Крупнейшие хармсоведы полагают, что «Письмо» носит все-таки автобиографический характер, а не какой-либо отвлеченный от жизни Шардамса или Школы Клоунов. Хотя вряд ли в каком-либо произведении Даниила Ивановича можно обнаружить что-либо конкретно автобиографическое. Кроме его дневника, некоторых заметок, «картинок с натуры», стихов, писем и им же написанной «Автобиографии». А поскольку, с другой стороны, всё, что он написал, наверняка в немалой степени отражало реалии происходившего и выражало конкретику, то парадокс тем более очевиден при самом сатирическом отношении курившего трубку автора к так называемому социалистическому реализму и его официальным «певцам» в условиях тотальной слежки друг за другом и последующей беготни: «Один человек гнался за другим, тогда как тот, который убегал, в свою очередь гнался за третьим, который, не чувствуя за собой погони, просто шёл быстрым шагом по мостовой».

Нет ничего очевидней «парадокса наличия» прямой (или косвенной) связи многих произведений Хармса с жизнью живого автора как поэта и писателя. Это, таким образом, ещё один «парадокс» Даниила Ивановича. Некий незабвенный абсурдизм, воссозданный им самим очень подробно и далеко не в одном варианте.
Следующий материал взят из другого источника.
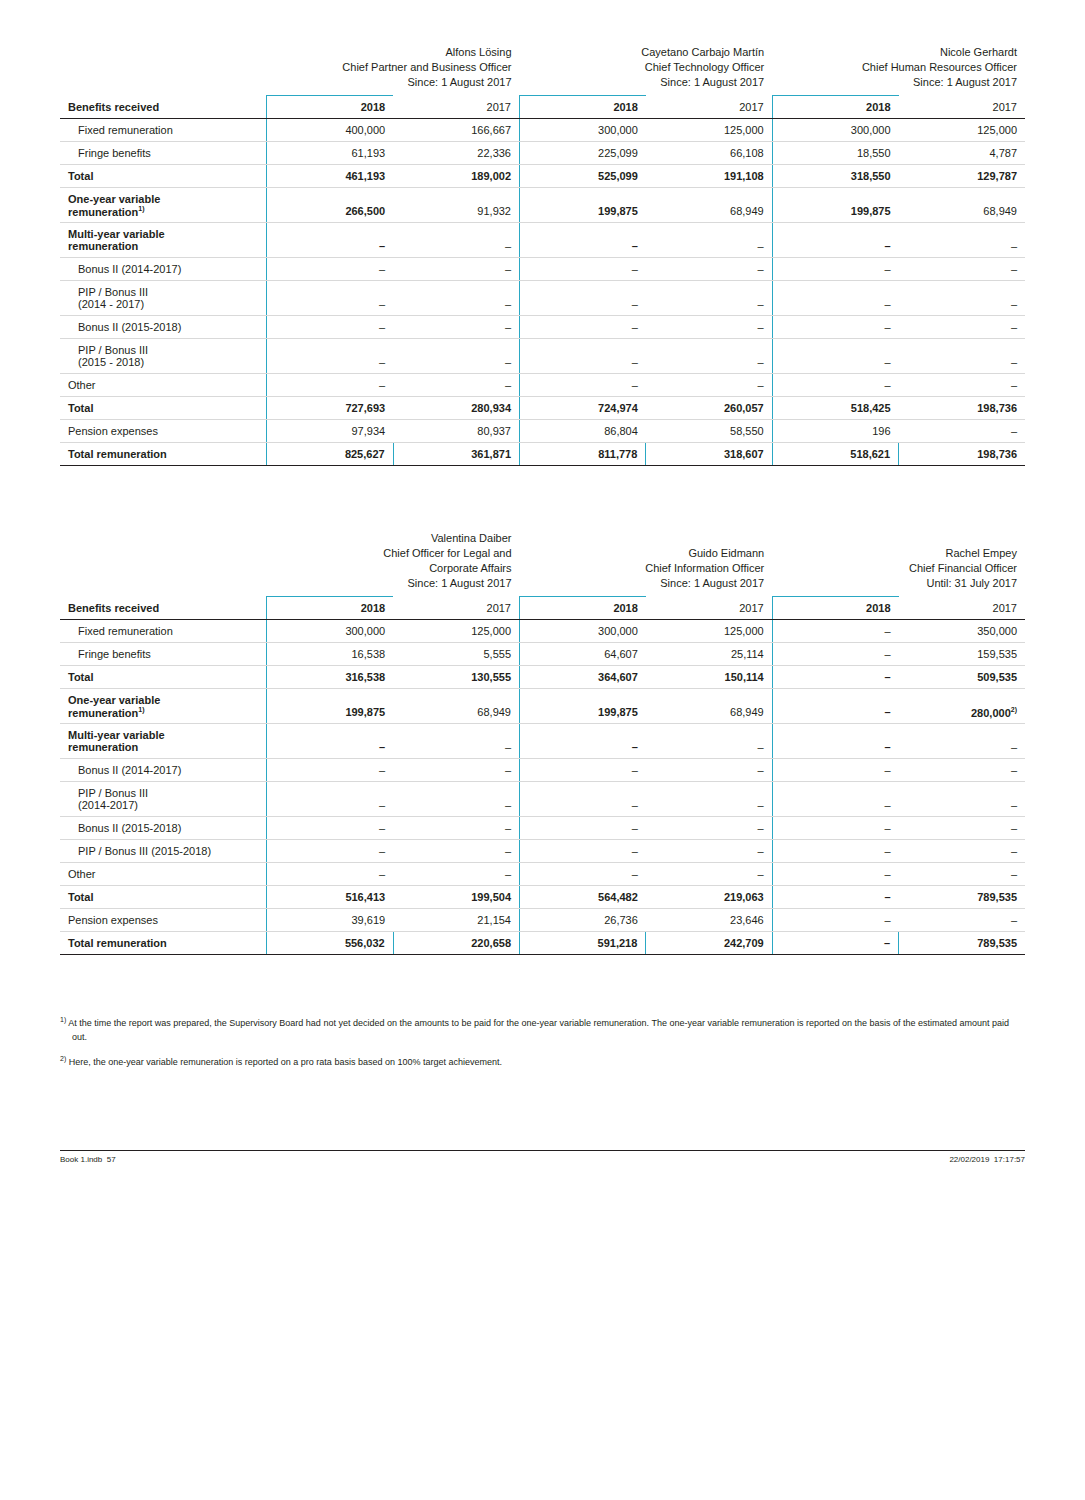| | Alfons Lösing Chief Partner and Business Officer Since: 1 August 2017 | Cayetano Carbajo Martín Chief Technology Officer Since: 1 August 2017 | Nicole Gerhardt Chief Human Resources Officer Since: 1 August 2017 |
| --- | --- | --- | --- |
| Benefits received | 2018 | 2017 | 2018 | 2017 | 2018 | 2017 |
| Fixed remuneration | 400,000 | 166,667 | 300,000 | 125,000 | 300,000 | 125,000 |
| Fringe benefits | 61,193 | 22,336 | 225,099 | 66,108 | 18,550 | 4,787 |
| Total | 461,193 | 189,002 | 525,099 | 191,108 | 318,550 | 129,787 |
| One-year variable remuneration 1) | 266,500 | 91,932 | 199,875 | 68,949 | 199,875 | 68,949 |
| Multi-year variable remuneration | – | – | – | – | – | – |
| Bonus II (2014-2017) | – | – | – | – | – | – |
| PIP / Bonus III (2014 - 2017) | – | – | – | – | – | – |
| Bonus II (2015-2018) | – | – | – | – | – | – |
| PIP / Bonus III (2015 - 2018) | – | – | – | – | – | – |
| Other | – | – | – | – | – | – |
| Total | 727,693 | 280,934 | 724,974 | 260,057 | 518,425 | 198,736 |
| Pension expenses | 97,934 | 80,937 | 86,804 | 58,550 | 196 | – |
| Total remuneration | 825,627 | 361,871 | 811,778 | 318,607 | 518,621 | 198,736 |
| | Valentina Daiber Chief Officer for Legal and Corporate Affairs Since: 1 August 2017 | Guido Eidmann Chief Information Officer Since: 1 August 2017 | Rachel Empey Chief Financial Officer Until: 31 July 2017 |
| --- | --- | --- | --- |
| Benefits received | 2018 | 2017 | 2018 | 2017 | 2018 | 2017 |
| Fixed remuneration | 300,000 | 125,000 | 300,000 | 125,000 | – | 350,000 |
| Fringe benefits | 16,538 | 5,555 | 64,607 | 25,114 | – | 159,535 |
| Total | 316,538 | 130,555 | 364,607 | 150,114 | – | 509,535 |
| One-year variable remuneration 1) | 199,875 | 68,949 | 199,875 | 68,949 | – | 280,000 2) |
| Multi-year variable remuneration | – | – | – | – | – | – |
| Bonus II (2014-2017) | – | – | – | – | – | – |
| PIP / Bonus III (2014-2017) | – | – | – | – | – | – |
| Bonus II (2015-2018) | – | – | – | – | – | – |
| PIP / Bonus III (2015-2018) | – | – | – | – | – | – |
| Other | – | – | – | – | – | – |
| Total | 516,413 | 199,504 | 564,482 | 219,063 | – | 789,535 |
| Pension expenses | 39,619 | 21,154 | 26,736 | 23,646 | – | – |
| Total remuneration | 556,032 | 220,658 | 591,218 | 242,709 | – | 789,535 |
1) At the time the report was prepared, the Supervisory Board had not yet decided on the amounts to be paid for the one-year variable remuneration. The one-year variable remuneration is reported on the basis of the estimated amount paid out.
2) Here, the one-year variable remuneration is reported on a pro rata basis based on 100% target achievement.
Book 1.indb 57 22/02/2019 17:17:57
И не один из любовных романов Даниила Ивановича был прерван им самим, но только один прервался в 1933 году, когда его оставила женщина, которая была актриса и была хороша собой, как уже было известно в том же году или даже было замечено раньше. И она была молода. И хотелось ей всего: богатства, славы, денег, положения в обществе, счастья, семьи, квартиры, детей и ролей. Она умела плавать в бассейне, носить красивые платья, бельё, чулки и туфли, а также, глядя в зеркало на себя, занималась тем, что подводила брови. Она и танцевала Клавдия Пугачёваочень хорошо. И она любила Даниила Ивановича. Очень любила. Но оставила его и уехала из тогдашнего Ленинграда в тогдашнюю Москву. А Даниил Иванович остался в Ленинграде и отреагировал на её отъезд своим письмом к ней. Он ей осенью 1933 года написал: «…не то, чтобы вы стали частью того, что раньше было частью меня самого, если бы я не был сам той частицей, которая в свою очередь была частью… Простите, мысль довольно сложная…» Вот так он ей и написал, этой женщине, которую звали Клавдия Васильевна Пугачёва и была она, следует повторить, молодой актрисой. Она же была и той, которая сказала Даниилу Ивановичу перед своим отъездом: «Прощайте, я уезжаю в Москву и там, возможно, буду с кем-нибудь близка». Оно ведь так и получается, когда красивая молодая женщина с подведенными бровями уезжает из Ленинграда в Москву, не выдержав надменного и пошлого вызова нищеты в условиях раздавшегося и раздувшегося во все стороны сталинского социализма.

 

Опустим здесь свидетельства тех, с кем, наверное, была близка Клавдия Васильевна в Москве: не наше дело. Хармса эти свидетельства тоже мало занимали. Ведь теперь, оставшись один, он мог писать ещё больше, чем в присутствии любимой женщины. Что он и стал делать. И много написал. Переживая такие жестокие реальные явления, как удручающее безденежье и пошлая нужда, возникшие по причине полного отказа печатать что-либо сочинённое поэтом и писателем Даниилом Ивановичем Хармсом. Он ведь просто писал то, что хотел, и не скрывал, что от всего прочего «его просто тошнит». Он курил, любил выпить водки, ходил с трубкой в зубах, шляпе и в длинном пальто по каменному Ленинграду и открыто признавал: «Когда я вижу человека, мне хочется ударить его по морде. Так приятно бить по морде человека!» Он, естественно, острил, зная о влиянии его остроумия на окружающих: «Все вокруг завидовали моему остроумию, но никаких мер не предпринимали, так как буквально дохли от смеха».

 

В некоторых его произведениях той поры и в тех, что были созданы раньше и позже, слышны смешные и печальные отголоски того, что думал Даниил Иванович и о женщинах, и о любви, и обо всём на свете. Он думал всегда откровенно. В его, «хармсовском», парадоксальном «смысловом и внесмысловом» жонглировании словами и фразами, персонажами и их феерическими приключениями. И выпадали старухи из окон, и какой-то рыжий и конопатый «убивал дедушку лопатой», и спотыкался Пушкин об Гоголя, а Гоголь об Пушкина, и автор сидел на шкафу, и почти всё это находилось за пределами вероятного и вообразимого. Не без безжалостного отношения к героям этих произведений, их человеческому облику и идиотизму поведения. И подавал он это весьма ёмко и забавно. Вот рассказ «Лекция». В нём есть такое начало:

«Пушков сказал:

– Женщина – это станок любви.

И тут же получил по морде».

А в рассказе «Помеха» есть нечто другое:

« – У меня очень толстые ноги, – сказала Ирина. – А в бёдрах я очень широкая.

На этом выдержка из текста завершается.